/filesystem-reporting-tools

Tools to help system administors manage very large file systems. pwalk

Primary LanguageCGNU General Public License v2.0GPL-2.0

filesystem-reporting-tools

Tools to help system administors monitor very large file systems

pwalk

pwalk (Parallel Walk). Walk a file system using many threads in parallel. During the walk output inode information for every file. One line of output per file.

Build and install

pwalk is a single C program. Once compiled pwalk runs on every flavor of Linux. Default Linux builds do not have the libraries needed to build pwalk. Installing the 'lib32gcc1' package to Ubuntu provides all the libraries and tools necessary to build pwalk. To build pwalk just compile pwalk.c. This one gcc command is that is needed.

gcc -pthread pwalk.c -o pwalk

Purpose

pwalk was written to solve the problem of reporting disk usage for large file systems. Single name space file systems with tens of millions of files are time consuming to traverse and report on. Traditional file systems like NFS store file meta data within the file system.
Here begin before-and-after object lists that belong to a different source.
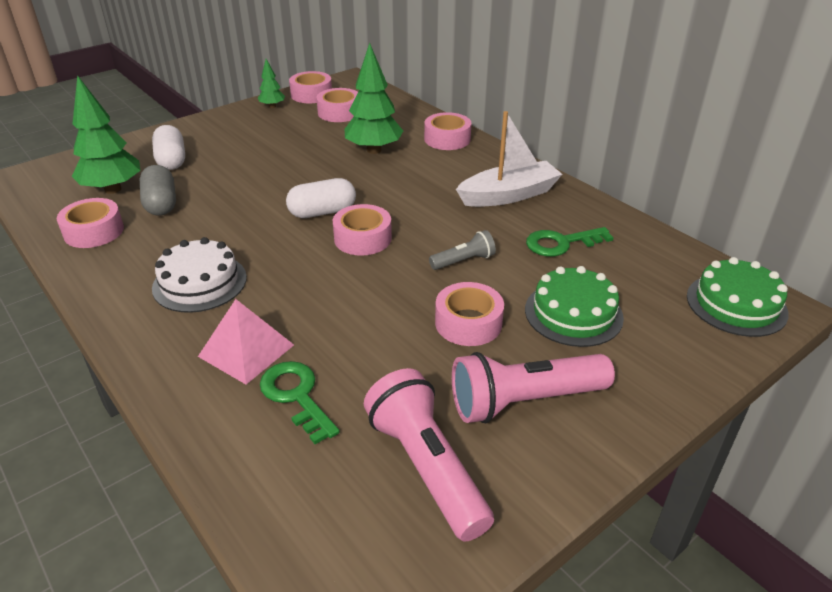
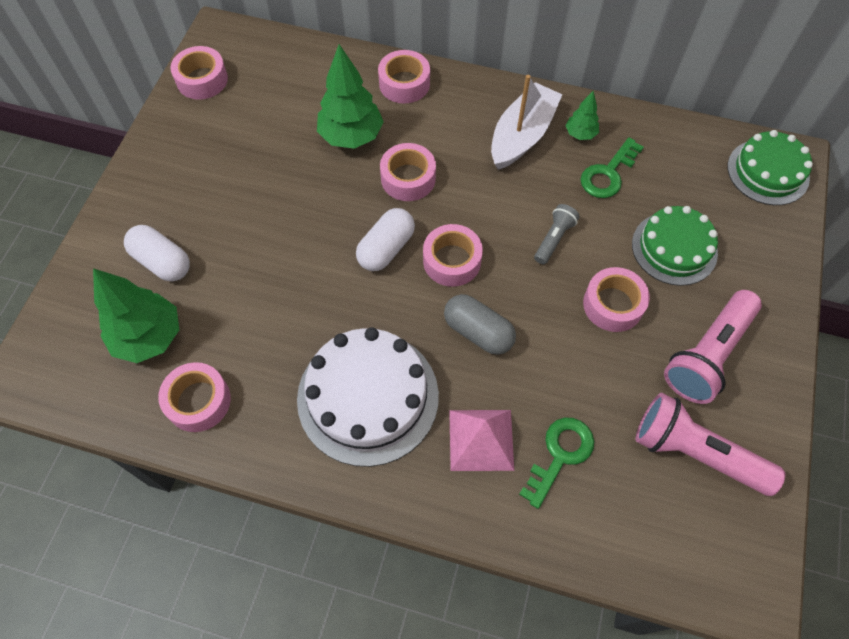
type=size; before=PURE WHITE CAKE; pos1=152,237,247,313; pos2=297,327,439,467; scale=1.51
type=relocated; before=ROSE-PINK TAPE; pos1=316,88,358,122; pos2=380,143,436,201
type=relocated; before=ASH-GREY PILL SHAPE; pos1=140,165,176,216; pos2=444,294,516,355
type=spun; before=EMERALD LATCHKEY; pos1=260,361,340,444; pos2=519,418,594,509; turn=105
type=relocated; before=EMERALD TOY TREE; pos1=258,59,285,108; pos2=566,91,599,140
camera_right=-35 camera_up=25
The only way to discover and report on all meta data is to walk the whole file system tree. pwalk walks a file system in parallel using many threads.

Why write pwalk?

Large file systems that support interactive users do not grow in a deterministic way. As a system administrator I was not able to answer simple questions like: Who used the last 10TB of disk space last night? There is no efficient method of discovering this information with very large file systems. The UNIX du (disk usage) command can take days to complete with large file systems. This is a long time to wait while your file system is full and users are calling you. Pwalk was written to solve the problem of walking large single name space file system in a timely manor. The typical usage of pwalk is to report on NFS mounted file systems.

Output

November 2013 - Two new fields have been added to the output. Parent Inode and directory level have been added to the output. parent Inode is output for every file. Parent inode for the top level directory is set to zero which identifies the top of the tree. Directory level counter starts at zero relative to the directoy that is being reported on.The top level directory has a depth of -1.

The output of pwalk is designed to be loaded into a relational database. Large file systems are difficult to examine browse or examine by hand. A practical approach to examine the file system metadata is with SQL. Pwalk performs a ‘stat’ on each file and every field of the inode is reported in CSV format. One file is reported per line of output. pwalk complains about file names that do not load into 'MYSQL' varchar fields. File names are POSIX compliant but MYSQL has many limits about what can be loaded into a varchar field. In my environement pwalk complains about a few hundred files per file system which is a very very small percentage of the 52 million files. There should be a flag to report all file names and not just DB safe file names. Output can seem to be random since the program is threaded but every file does get reported. ctime, mtime and atime are reported natively in UNIX epoch time (large integers). The file mode is reported as an octal string. Two additional fields are populated for directories: count of files in the directory and the sum of file sizes of all files in the directory. File count is -1 if a file is not a directory. All file and directory sizes are reported in bytes. Symbolic links are reported (they are a file) but symbolic links are never followed.

Usage

Pwalk takes a single argument, which is the name of the file system to report on. In practice pwalk should be run as root or as setuid. Exposing NFS to the root user is not a good practice. I run pwalk from a system only used by administrative staff. The NFS file systems to be reported on by pwalk are exported read only to the admin machine.

Reporting

SQL allows you to look at file systems differently and more efficiently than just browsing a file system by hand. As an example: How many files have been created in the last seven days, sorted by size and grouped by user.

select uid, count(*), sum(size) from FSdata where ctime >  unix_timestamp( date_sub(now(), interval 7 day) ) group by uid order by 3;

Two additional data fields are reported by pwalk when a file is a directory; sum in byes and number of files contained in each directory. If a file is not a directory the ‘file count’ field is zero. Collecting these additional fields is almost free while walking the tree but very difficult to create with a SQL query. These fields allow you to easily report on the largest directives.
Very large directories (greater than one million files) create performance issues with applications. Knowing the size in bytes for a given directory can help discover application issues, big data users etc.

Performance

pwalk can be 10 to 100 times faster than the UNIX disk usage command ‘du’. The performance of pwalk is based on many variables: performance of your storage system, host system and the layout of your files. Reporting on a directory is the smallest division of work performed by a single tread. Run time for a directory with ten million files will be no faster than the UNIX command ls. What makes pwalk faster than du is that many directories are being scanned at once. On a small file system pwalk can be slower than du because of the extra time needed to create and manage threads. You should expect pwalk to perform about 8,000 to 30,000 stat commands per second.

Example performance metric: 50,000,000 files at a rate of 20,000 stats per second should take about 41 minutes to complete.

Author

Pwalk is written by John Dey. I have been a UNIX/Linux administrator since the days of VAXes and BSD 4.2. I have been privileged to support scientific researchers and their data since the mid 1990’s. I hope you will find pwalk to be useful.